Division of Biology, California Institute of Technology, Pasadena, CA 91125, USA.
Genome Res. 2011 Apr;21(4):566-77. doi: 10.1101/gr.104018.109. Epub 2011 Mar 7.
Cis-regulatory modules (CRMs) function by binding sequence specific transcription factors, but the relationship between in vivo physical binding and the regulatory capacity of factor-bound DNA elements remains uncertain. We investigate this relationship for the well-studied Twist factor in Drosophila melanogaster embryos by analyzing genome-wide factor occupancy and testing the functional significance of Twist occupied regions and motifs within regions. Twist ChIP-seq data efficiently identified previously studied Twist-dependent CRMs and robustly predicted new CRM activity in transgenesis, with newly identified Twist-occupied regions supporting diverse spatiotemporal patterns (>74% positive, n = 31). Some, but not all, candidate CRMs require Twist for proper expression in the embryo. The Twist motifs most favored in genome ChIP data (in vivo) differed from those most favored by Systematic Evolution of Ligands by EXponential enrichment (SELEX) (in vitro). Furthermore, the majority of ChIP-seq signals could be parsimoniously explained by a CABVTG motif located within 50 bp of the ChIP summit and, of these, CACATG was most prevalent. Mutagenesis experiments demonstrated that different Twist E-box motif types are not fully interchangeable, suggesting that the ChIP-derived consensus (CABVTG) includes sites having distinct regulatory outputs. Further analysis of position, frequency of occurrence, and sequence conservation revealed significant enrichment and conservation of CABVTG E-box motifs near Twist ChIP-seq signal summits, preferential conservation of ±150 bp surrounding Twist occupied summits, and enrichment of GA- and CA-repeat sequences near Twist occupied summits. Our results show that high resolution in vivo occupancy data can be used to drive efficient discovery and dissection of global and local cis-regulatory logic.

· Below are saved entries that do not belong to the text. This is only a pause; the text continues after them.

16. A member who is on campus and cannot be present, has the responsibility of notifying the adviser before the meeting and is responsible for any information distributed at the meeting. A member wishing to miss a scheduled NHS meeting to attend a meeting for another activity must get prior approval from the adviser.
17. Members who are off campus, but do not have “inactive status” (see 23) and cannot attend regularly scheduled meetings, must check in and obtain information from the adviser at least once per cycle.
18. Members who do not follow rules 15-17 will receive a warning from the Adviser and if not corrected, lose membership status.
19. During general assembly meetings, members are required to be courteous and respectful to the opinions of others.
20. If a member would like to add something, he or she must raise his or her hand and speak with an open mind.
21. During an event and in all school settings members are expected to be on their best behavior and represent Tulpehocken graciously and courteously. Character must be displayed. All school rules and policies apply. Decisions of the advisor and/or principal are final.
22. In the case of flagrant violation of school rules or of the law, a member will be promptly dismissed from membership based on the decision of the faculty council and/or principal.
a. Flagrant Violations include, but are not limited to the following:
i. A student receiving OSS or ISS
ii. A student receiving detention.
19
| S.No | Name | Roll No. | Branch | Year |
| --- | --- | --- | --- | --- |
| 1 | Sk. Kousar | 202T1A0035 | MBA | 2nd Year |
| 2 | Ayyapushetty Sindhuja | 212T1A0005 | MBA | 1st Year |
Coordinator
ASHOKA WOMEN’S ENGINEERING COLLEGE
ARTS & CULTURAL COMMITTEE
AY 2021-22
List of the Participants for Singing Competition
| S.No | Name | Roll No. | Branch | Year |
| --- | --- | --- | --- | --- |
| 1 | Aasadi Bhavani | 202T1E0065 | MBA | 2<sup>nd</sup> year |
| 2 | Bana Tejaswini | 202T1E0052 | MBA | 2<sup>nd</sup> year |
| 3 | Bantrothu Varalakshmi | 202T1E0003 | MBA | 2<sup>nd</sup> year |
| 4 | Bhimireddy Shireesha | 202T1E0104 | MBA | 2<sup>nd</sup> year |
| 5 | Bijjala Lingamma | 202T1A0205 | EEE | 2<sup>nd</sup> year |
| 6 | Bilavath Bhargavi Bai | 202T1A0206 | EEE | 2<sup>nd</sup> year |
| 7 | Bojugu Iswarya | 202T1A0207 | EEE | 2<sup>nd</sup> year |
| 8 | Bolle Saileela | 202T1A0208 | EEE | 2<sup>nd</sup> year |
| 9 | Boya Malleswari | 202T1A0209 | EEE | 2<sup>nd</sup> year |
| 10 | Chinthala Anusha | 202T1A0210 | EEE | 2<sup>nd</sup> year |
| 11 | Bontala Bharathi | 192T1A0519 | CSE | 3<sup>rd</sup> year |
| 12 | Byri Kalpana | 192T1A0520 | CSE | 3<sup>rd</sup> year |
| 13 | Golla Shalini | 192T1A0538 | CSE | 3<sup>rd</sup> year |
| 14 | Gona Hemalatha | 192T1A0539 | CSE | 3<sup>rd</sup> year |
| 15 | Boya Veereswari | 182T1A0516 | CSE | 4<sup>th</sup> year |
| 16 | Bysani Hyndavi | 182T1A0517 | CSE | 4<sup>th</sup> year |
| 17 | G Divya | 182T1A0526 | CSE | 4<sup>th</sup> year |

顺式调控模块(CRMs)通过结合序列特异性转录因子发挥作用,但体内物理结合与因子结合 DNA 元件的调控能力之间的关系尚不确定。我们通过分析全基因组因子占据情况并测试 Twist 占据区域和区域内基序的功能意义,研究了果蝇胚胎中研究充分的 Twist 因子的这种关系。Twist ChIP-seq 数据有效地识别了先前研究的依赖 Twist 的 CRM,并在转基因中稳健地预测了新的 CRM 活性,新鉴定的 Twist 占据区域支持多种时空模式(>74%阳性,n=31)。一些,但不是全部,候选 CRM 需要 Twist 才能在胚胎中正确表达。基因组 ChIP 数据(体内)中最受青睐的 Twist 基序与系统进化的配体通过指数富集(SELEX)(体外)中最受青睐的基序不同。此外,大多数 ChIP-seq 信号可以通过位于 ChIP 峰 50bp 内的 CABVTG 基序简洁地解释,其中 CACATG 最为常见。突变实验表明,不同的 Twist E 盒基序类型不完全可互换,这表明 ChIP 衍生的共识(CABVTG)包括具有不同调节输出的位点。对位置、出现频率和序列保守性的进一步分析显示,CABVTG E 盒基序在 Twist ChIP-seq 信号峰附近显著富集和保守,在 Twist 占据峰周围的±150bp 处优先保守,并且在 Twist 占据峰附近富集 GA 和 CA 重复序列。我们的结果表明,高分辨率的体内占据数据可用于有效地发现和剖析全局和局部顺式调控逻辑。